Deep Learning Model Based on Mobile-Net with Haar-like Algorithm for Masked Face Recognition at Nuclear Facilities
Nadia.Nawwar1, Hani.Kasban2, May salama3

1Nadia.M.Nawwar*, Assistant Lecture, Egyptian Atomic Energy Authority (EAEA), Cairo, Egypt.
2Prof. Kasban, Head of Engineering and Scientific, Instruments Department, Nuclear Research Center (NRC), Egyptian Atomic Energy Authority (EAEA), Cairo, Egypt.
3May Salama, Department, Computer Science, Machine Learning and Security, University of Banha, Egypt.

Manuscript received on May 03, 2021. | Revised Manuscript received on May 06, 2021. | Manuscript published on May 30, 2021. | PP: 18-23 | Volume-10 Issue-7, May 2021 | Retrieval Number: 100.1/ijitee.G88930510721| DOI: 10.35940/ijitee.G8893.0510721
Open Access | Ethics and Policies | Cite | Mendeley
© The Authors. Blue Eyes Intelligence Engineering and Sciences Publication (BEIESP). This is an open access article under the CC BY-NC-ND license (http://creativecommons.org/licenses/by-nc-nd/4.0/)

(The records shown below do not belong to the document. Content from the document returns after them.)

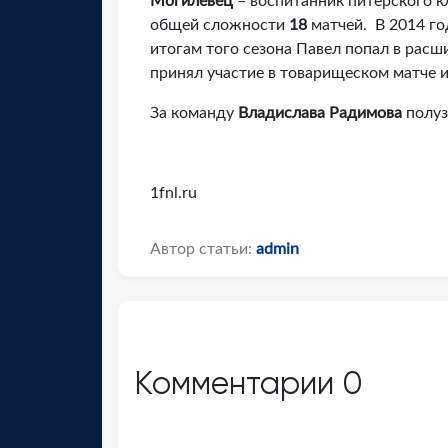
Могилевец
– воспитанник питерского к
общей сложности
18
матчей. В 2014 го
итогам того сезона Павел попал в рас
принял участие в товарищеском матче и
За команду
Владислава Радимова
полуз
1fnl.ru
Автор статьи:
admin
Комментарии
0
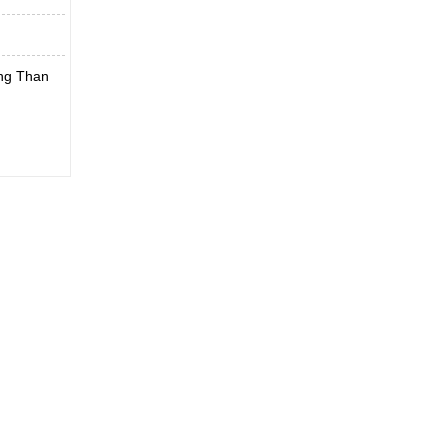
ờng Than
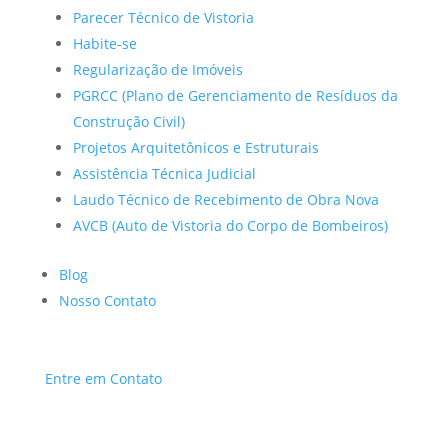
Parecer Técnico de Vistoria
Habite-se
Regularização de Imóveis
PGRCC (Plano de Gerenciamento de Resíduos da
Construção Civil)
Projetos Arquitetônicos e Estruturais
Assistência Técnica Judicial
Laudo Técnico de Recebimento de Obra Nova
AVCB (Auto de Vistoria do Corpo de Bombeiros)
Blog
Nosso Contato
Entre em Contato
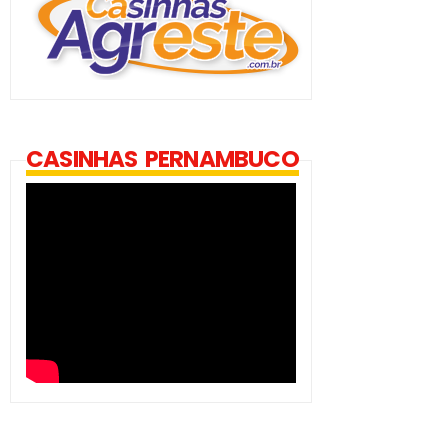
CASINHAS PERNAMBUCO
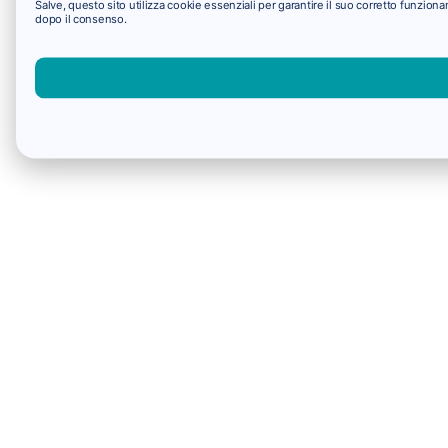
Salve, questo sito utilizza cookie essenziali per garantire il suo corretto funzio
dopo il consenso.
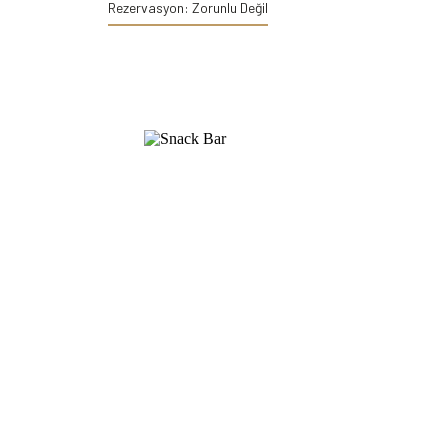
Rezervasyon: Zorunlu Değil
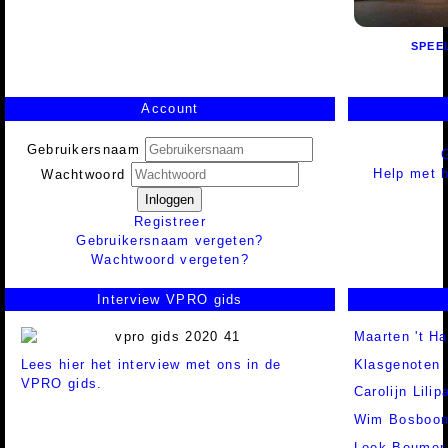
SPEE
Account
Gebruikersnaam
Help met h
Wachtwoord
Inloggen
Registreer
Gebruikersnaam vergeten?
Wachtwoord vergeten?
Interview VPRO gids
Maarten 't Ha
Lees hier het interview met ons in de
Klasgenoten
VPRO gids.
Carolijn Lilip
Wim Bosboo
Loek Beumer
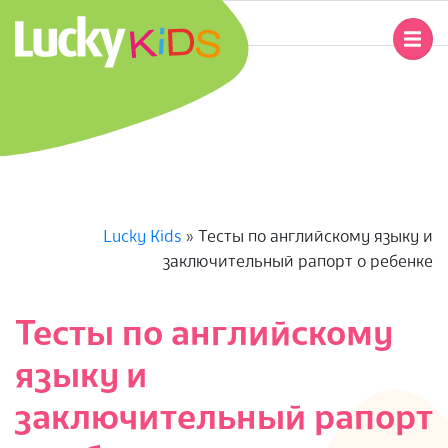
Перейти
к
Главное
содержимому
навигационное
L
меню
U
C
K
Lucky Kids
»
Тесты по английскому языку и
заключительный рапорт о ребенке
Y
K
Тесты по английскому
языку и
I
заключительный рапорт
D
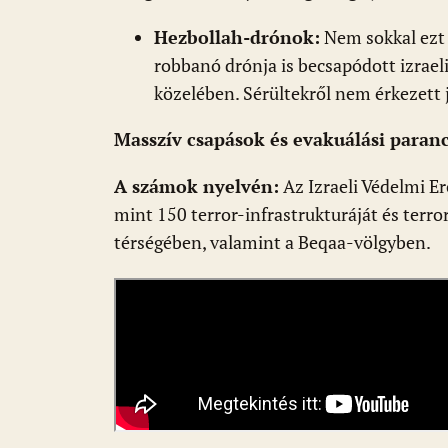
Hezbollah-drónok:
Nem sokkal ezt 
robbanó drónja is becsapódott izrael
közelében. Sérültekről nem érkezett je
Masszív csapások és evakuálási para
A számok nyelvén:
Az Izraeli Védelmi E
mint 150 terror-infrastrukturáját és terr
térségében, valamint a Beqaa-völgyben.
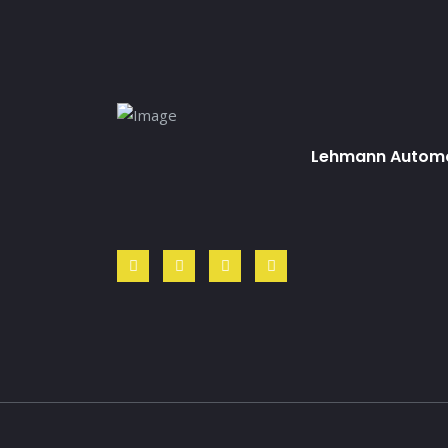
Lehmann Automob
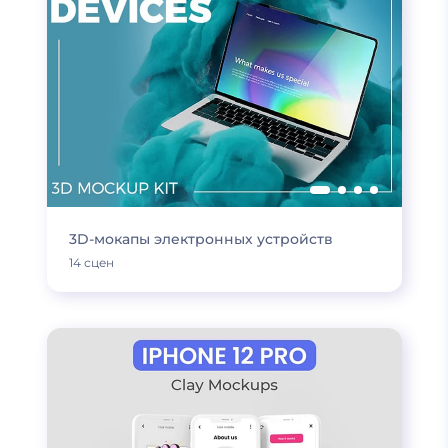
3D-мокапы электронных устройств
14 сцен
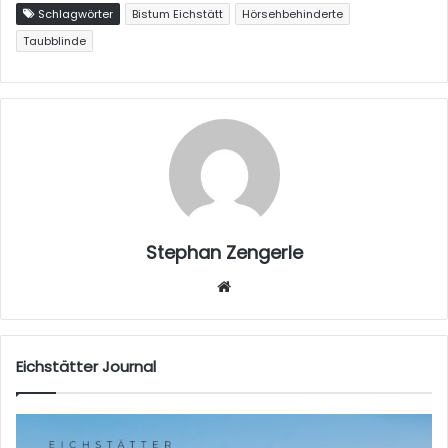
Schlagwörter
Bistum Eichstätt
Hörsehbehinderte
Taubblinde
Stephan Zengerle
W
eb
sei
te
Eichstätter Journal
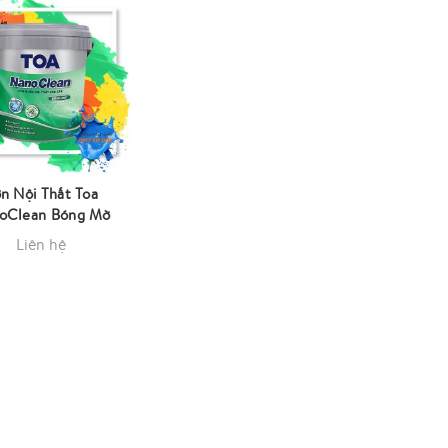
n Nội Thất Toa
oClean Bóng Mờ
Liên hệ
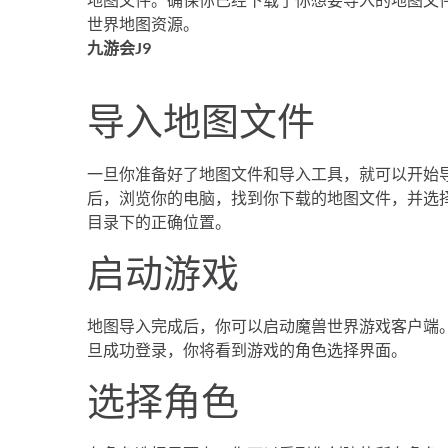
世界地图资源。
九游会J9
导入地图文件
一旦你准备好了地图文件和导入工具，就可以开始
后，浏览你的电脑，找到你下载的地图文件，并选
目录下的正确位置。
启动游戏
地图导入完成后，你可以启动魔兽世界游戏客户端
旦成功登录，你将看到游戏的角色选择界面。
选择角色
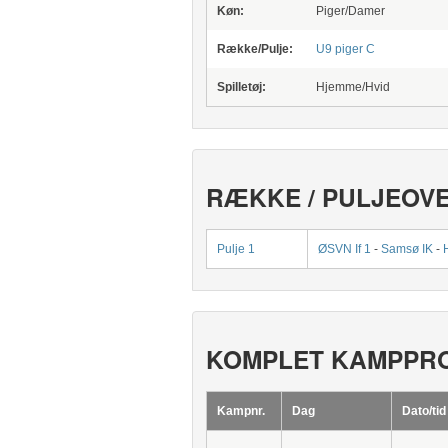
Køn:
Piger/Damer
Række/Pulje:
U9 piger C
Spilletøj:
Hjemme/Hvid
RÆKKE / PULJEOV
Pulje 1
ØSVN If 1
-
Samsø IK
-
KOMPLET KAMPPR
Kampnr.
Dag
Dato/tid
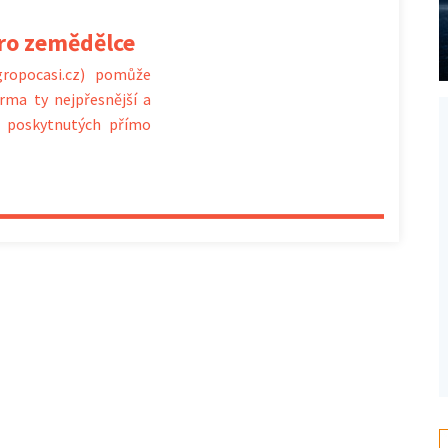
pro zemědělce
gropocasi.cz) pomůže
rma ty nejpřesnější a
at poskytnutých přímo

Abstract:  During the spread of the COVID-I9 pandemic in early 2020, the WHO organization advised all people in the world to wear face-mask to limit the spread of COVID-19. Many facilities required that their employees wear face-mask. For the safety of the facility, it was mandatory to recognize the identity of the individual wearing the mask. Hence, face recognition of the masked individuals was required. In this research, a novel technique is proposed based on a mobile-net and Haar-like algorithm for detecting and recognizing the masked face. Firstly, recognize the authorized person that enters the nuclear facility in case of wearing the masked-face using mobile-net. Secondly, applying Haar-like features to detect the retina of the person to extract the boundary box around the retina compares this with the dataset of the person without the mask for recognition. The results of the proposed modal, which was tested on a dataset from Kaggle, yielded 0.99 accuracies, a loss of 0.08, F1.score 0.98. 
Keywords: COVID-19, Deep learning, Mobile-Net, and Haar-Like.